LISTED RECORDS below:

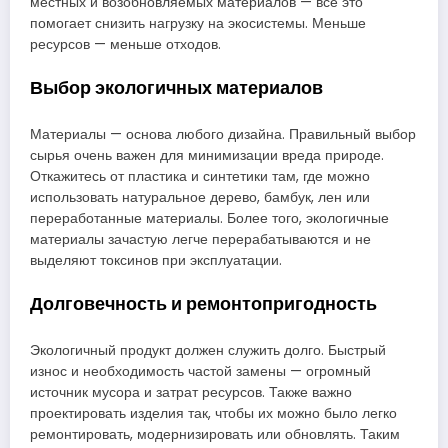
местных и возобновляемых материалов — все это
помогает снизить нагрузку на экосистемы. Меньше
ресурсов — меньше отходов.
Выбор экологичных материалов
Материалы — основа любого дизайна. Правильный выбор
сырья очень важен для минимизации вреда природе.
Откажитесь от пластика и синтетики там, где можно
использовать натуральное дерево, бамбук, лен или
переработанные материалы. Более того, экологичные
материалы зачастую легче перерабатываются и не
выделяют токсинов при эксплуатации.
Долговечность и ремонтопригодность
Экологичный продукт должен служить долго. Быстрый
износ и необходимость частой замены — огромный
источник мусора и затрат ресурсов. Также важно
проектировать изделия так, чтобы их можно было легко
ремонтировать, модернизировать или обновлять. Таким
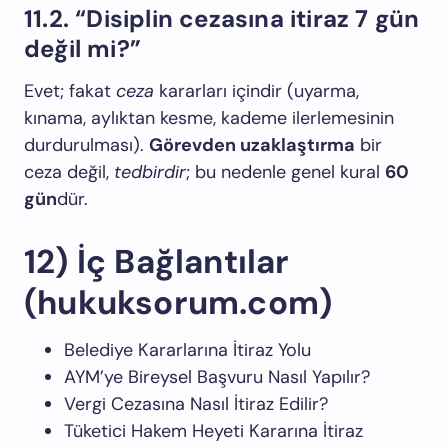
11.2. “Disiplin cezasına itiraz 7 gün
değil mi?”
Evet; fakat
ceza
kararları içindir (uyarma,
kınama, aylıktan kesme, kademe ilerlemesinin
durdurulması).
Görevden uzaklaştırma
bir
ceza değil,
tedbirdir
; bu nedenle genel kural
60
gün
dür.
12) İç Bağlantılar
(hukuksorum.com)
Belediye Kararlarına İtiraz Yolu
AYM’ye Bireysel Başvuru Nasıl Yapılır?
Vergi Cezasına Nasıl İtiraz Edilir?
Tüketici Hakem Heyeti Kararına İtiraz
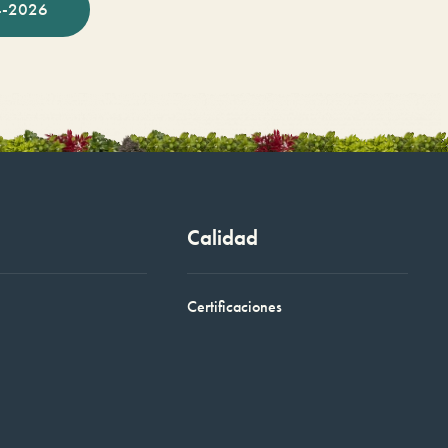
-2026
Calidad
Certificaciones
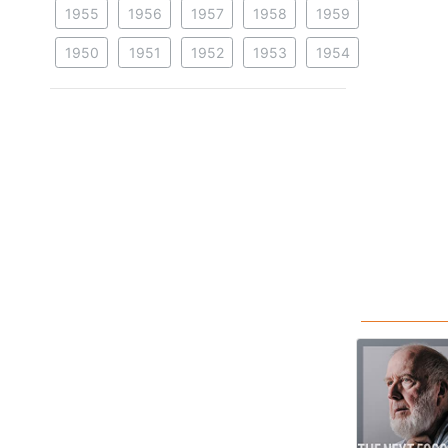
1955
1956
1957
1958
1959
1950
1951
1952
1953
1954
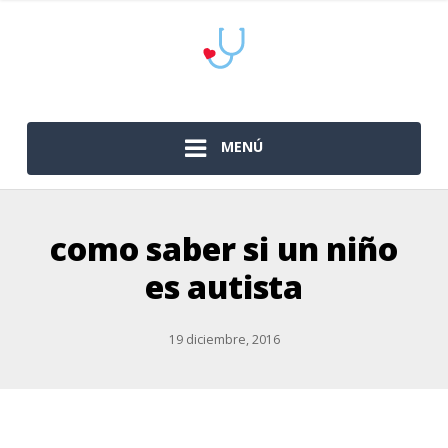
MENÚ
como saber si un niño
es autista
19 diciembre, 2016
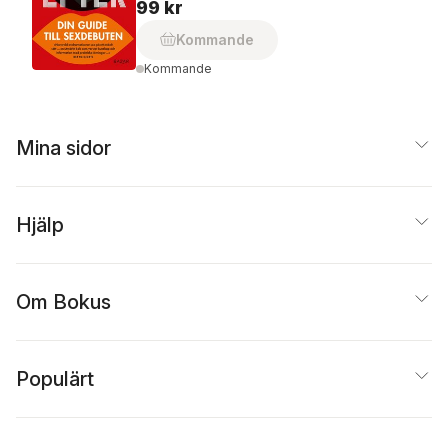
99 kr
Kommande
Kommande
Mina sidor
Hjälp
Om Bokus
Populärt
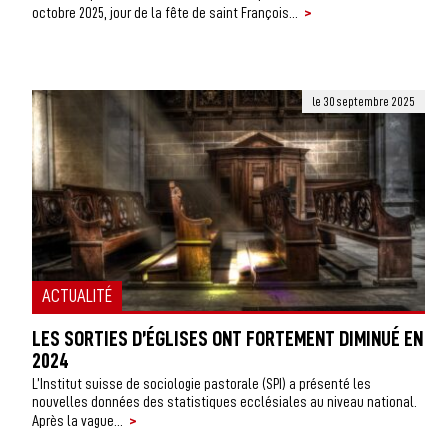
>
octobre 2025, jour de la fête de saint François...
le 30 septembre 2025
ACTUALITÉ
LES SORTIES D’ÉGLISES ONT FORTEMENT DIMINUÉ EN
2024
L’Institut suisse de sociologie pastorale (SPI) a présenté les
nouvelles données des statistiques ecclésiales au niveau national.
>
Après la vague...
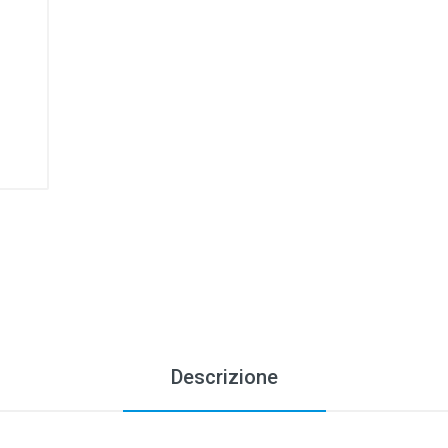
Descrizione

End of LISTED RECORDS.
LISTED RECORDS below:

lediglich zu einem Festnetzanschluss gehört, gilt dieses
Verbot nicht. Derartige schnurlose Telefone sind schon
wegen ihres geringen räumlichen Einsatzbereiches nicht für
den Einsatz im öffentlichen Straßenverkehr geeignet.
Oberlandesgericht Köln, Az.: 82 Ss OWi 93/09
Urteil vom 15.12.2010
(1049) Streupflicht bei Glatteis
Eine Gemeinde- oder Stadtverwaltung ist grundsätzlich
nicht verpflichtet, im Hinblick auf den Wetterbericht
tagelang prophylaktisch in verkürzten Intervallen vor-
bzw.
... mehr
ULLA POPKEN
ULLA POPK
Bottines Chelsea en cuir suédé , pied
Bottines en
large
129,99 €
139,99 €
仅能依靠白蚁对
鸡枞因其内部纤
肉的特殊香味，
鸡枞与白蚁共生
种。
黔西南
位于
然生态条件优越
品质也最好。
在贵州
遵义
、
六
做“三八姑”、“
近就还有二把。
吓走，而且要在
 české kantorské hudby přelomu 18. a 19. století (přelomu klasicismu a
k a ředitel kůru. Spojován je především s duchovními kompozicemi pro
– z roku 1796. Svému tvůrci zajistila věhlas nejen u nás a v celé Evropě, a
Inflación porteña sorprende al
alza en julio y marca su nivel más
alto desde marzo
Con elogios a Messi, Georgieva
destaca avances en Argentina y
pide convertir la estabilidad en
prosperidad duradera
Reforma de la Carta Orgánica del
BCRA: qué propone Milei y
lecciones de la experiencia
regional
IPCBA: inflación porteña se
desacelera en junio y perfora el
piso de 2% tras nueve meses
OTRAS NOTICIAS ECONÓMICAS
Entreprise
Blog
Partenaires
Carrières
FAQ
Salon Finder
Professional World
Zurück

End of LISTED RECORDS.

Output exactly the lines above, beginning at the one with "Certificaciones" and stopping after the one with "Descrizione". Pictures are to be omitted.

• WRITTEN SOLUTION:
Certificaciones
1955
1956
1957
1958
1959
1950
1951
1952
1953
1954
MENÚ
como saber si un niño
es autista
19 diciembre, 2016
99 kr
Kommande
Kommande
Mina sidor
Hjälp
Om Bokus
Populärt
>
octobre 2025, jour de la fête de saint François...
le 30 septembre 2025
ACTUALITÉ
LES SORTIES D’ÉGLISES ONT FORTEMENT DIMINUÉ EN
2024
L’Institut suisse de sociologie pastorale (SPI) a présenté les
nouvelles données des statistiques ecclésiales au niveau national.
>
Après la vague...
Descrizione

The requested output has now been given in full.